The buyers were unconventional. Jesse Tinsley, CEO of Employer.com, a San Francisco-based HR tech firm, was on vacation in Florida when he saw news about Bench a day after the public shutdown. Tinsley, who runs a number of HR and recruiting-related businesses, bought the Employer.com domain name a month ago for about $450,000. placed It’s LinkedIn.
Tinsley and his team spent the next 36 hours working out a deal. Early Monday morning, Employer.com officially announced plans to acquire Bench for an undisclosed price.
“I hadn’t officially met with anyone on the Bench team until Saturday afternoon,” Tinsley said afterward he tweetedBy sharing the infamous photo of Elon Musk carrying a sink on Twitter, with just his face and bench with photoshop into the picture. “However, we have saved hundreds of jobs and thousands of customers a huge hardship.”
Employer.com makes big promises to revive the Bench. For starters, it’s re-extending “a large number” of former Bench employees, Jennifer Bouyoukos, Bench’s Chief People Officer, told TechCrunch.
It also says it will honor customer contracts and fully service their accounts, Tinsley tweeted. Bench’s original closing notice recommended a six-month extension with the IRS to find a new accountant for its clients. Now, Bench does not recommend extensions as long as customers decide to stay.
But there are uncertainties about Bench’s durability, given his last-minute fire sale.
Purchases typically take months and require extensive due diligence that cannot be done over a holiday weekend. Employer.com also didn’t have direct expertise in accounting until the Bench acquisition—instead, it focuses on payroll, recruiting, and other HR-related areas. If Bench’s downfall shows anything, it’s that accounting is its own beast.

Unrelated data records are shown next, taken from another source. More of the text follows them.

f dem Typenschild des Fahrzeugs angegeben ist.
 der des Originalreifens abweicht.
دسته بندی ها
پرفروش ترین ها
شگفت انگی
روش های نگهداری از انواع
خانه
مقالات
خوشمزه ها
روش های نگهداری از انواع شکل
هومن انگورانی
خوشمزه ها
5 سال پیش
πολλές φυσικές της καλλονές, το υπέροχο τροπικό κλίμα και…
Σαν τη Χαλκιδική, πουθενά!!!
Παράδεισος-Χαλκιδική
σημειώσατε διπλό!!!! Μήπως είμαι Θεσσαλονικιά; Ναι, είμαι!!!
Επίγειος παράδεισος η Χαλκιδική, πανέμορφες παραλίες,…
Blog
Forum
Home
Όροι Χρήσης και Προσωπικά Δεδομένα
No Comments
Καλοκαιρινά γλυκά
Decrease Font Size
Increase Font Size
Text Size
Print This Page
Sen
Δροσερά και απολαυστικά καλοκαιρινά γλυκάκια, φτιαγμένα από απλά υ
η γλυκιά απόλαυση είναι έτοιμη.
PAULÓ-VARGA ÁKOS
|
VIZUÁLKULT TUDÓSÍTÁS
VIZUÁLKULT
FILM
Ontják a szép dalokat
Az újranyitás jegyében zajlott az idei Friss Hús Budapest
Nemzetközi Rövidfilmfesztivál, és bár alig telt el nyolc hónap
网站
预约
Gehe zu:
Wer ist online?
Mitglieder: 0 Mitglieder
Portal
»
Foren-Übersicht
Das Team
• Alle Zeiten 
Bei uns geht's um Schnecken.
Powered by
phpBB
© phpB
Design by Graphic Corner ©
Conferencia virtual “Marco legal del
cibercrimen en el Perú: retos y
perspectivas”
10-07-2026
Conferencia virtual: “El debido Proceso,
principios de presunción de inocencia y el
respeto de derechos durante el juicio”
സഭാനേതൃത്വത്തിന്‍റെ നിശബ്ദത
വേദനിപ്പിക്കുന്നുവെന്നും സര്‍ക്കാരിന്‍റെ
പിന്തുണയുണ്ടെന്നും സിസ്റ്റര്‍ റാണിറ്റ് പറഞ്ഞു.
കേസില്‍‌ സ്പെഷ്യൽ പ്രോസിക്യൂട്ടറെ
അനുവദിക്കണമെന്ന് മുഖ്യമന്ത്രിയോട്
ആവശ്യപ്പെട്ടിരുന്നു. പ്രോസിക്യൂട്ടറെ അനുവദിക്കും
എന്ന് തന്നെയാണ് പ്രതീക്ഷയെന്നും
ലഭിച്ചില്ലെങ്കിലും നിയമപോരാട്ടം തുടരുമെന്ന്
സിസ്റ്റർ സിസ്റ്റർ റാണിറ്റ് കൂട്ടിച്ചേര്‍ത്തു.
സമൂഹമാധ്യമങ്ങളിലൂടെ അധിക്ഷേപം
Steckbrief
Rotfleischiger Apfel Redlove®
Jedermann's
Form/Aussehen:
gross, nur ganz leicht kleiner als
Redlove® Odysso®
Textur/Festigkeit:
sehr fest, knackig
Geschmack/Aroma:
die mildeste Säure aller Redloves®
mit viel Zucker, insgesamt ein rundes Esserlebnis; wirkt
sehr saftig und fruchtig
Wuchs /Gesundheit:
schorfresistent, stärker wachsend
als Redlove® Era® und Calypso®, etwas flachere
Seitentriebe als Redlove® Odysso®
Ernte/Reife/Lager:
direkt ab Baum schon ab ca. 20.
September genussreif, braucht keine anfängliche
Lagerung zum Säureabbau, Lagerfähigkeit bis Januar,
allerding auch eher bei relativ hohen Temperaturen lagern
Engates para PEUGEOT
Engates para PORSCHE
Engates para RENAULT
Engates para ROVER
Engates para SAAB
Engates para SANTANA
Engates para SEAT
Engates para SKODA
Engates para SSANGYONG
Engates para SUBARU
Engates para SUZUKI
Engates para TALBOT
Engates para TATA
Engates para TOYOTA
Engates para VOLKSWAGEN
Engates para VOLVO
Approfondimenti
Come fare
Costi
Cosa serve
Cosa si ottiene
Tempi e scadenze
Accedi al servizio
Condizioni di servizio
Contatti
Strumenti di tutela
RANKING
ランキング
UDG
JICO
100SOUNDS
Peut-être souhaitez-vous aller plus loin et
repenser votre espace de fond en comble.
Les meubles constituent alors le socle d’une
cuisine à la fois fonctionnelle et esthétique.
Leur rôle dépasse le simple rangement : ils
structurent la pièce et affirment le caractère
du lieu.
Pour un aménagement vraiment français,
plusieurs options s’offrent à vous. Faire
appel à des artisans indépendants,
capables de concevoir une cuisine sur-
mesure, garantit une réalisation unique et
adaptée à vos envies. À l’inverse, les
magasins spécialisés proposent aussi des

Given the sudden layoff of all Bench staff on December 27, there are concerns whether customers will have access to the same quality of service. While many workers have been rehired, at least some are being offered only 30-day contracts. Three former employees told TechCrunch.
In response, Matt Charney, Chief Marketing Officer of Employer.com, told TechCrunch that while “the deal happened quickly,” it involved “a lot of law firms” and that with the reputation and experience of Employer.com Bench, ” feels very comfortable.
Because of Employer.com’s lack of prior accounting experience, Charney says Bench was acquired for its employees, experience and clients “who can help us get that experience very, very quickly.” Employer.com declined to comment specifically on the 30-day contracts as of press time.